UCITS are internationally recognized investment products and can be distributed across the globe with an implemented procedure known as passporting. Thus many UCITS funds are not only registered in EU Member States, but also in non-European countries such as Switzerland, Hong Kong or Peru. A further aim of the UCITS regulation is the simplification of provided investor’s information.

Advantages for Investment Managers:

Cross-Border Distribution

The cost effective passporting process allows for cross-border distribution of UCITS throughout the EU Member States. The UCITS passport endows investment funds with a significant number of cross-border marketing and distribution rights and offers investment managers at the same time a greater access to investors’ capital. As opposed to offshore investment vehicles without passporting rights, UCITS do not need to be registered separately in every EU Member State and thus guarantee a simplified access to capital.

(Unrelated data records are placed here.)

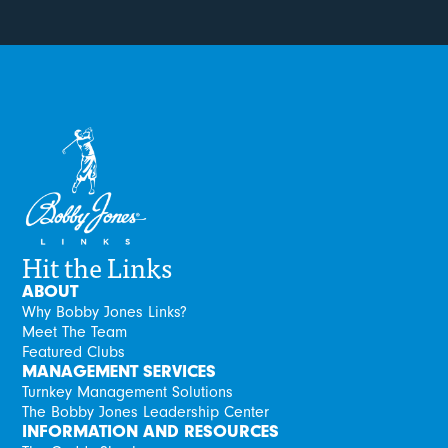
Hit the Links
ABOUT
Why Bobby Jones Links?
Meet The Team
Featured Clubs
MANAGEMENT SERVICES
Turnkey Management Solutions
The Bobby Jones Leadership Center
INFORMATION AND RESOURCES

The fact that UCITS are recognised and regulated investment products following a set of quality standards makes them especially attractive to private investors. But also institutional investors limited through internal investment restrictions, such as pension funds, may be attracted by the regulated UCITS solution.

Cross-border distribution also affects the merger process of UCITS. There are also possible exemptions to the investment diversification limits on single investment vehicles allowing for UCITS to be fully invested in one other UCITS fund and thus allowing for the creation of a master-feeder structure.

Investment Opportunities And Strategies

The UCITS framework allows investment managers to use certain – but not all – sophisticated alternative investment strategies. Nevertheless, some investment managers may be deterred by UCITS requirements and will probably need to verify if their strategies are UCITS compatible.

A wide range of different investment strategies can be implemented through UCITS without unduly prejudicing investment returns, including the use of leverage – although in a controlled manner. The following investment strategies or fund types can be implemented with respect to UCITS regulations:

  • Long Only Funds;
  • Long Only Index Replicating Funds;
  • Money Market Funds;
  • Long/Short Equity;
  • Index Tracking Funds;
  • 130/30;
  • Fund of Funds;
  • Specific Commodity Trading Funds.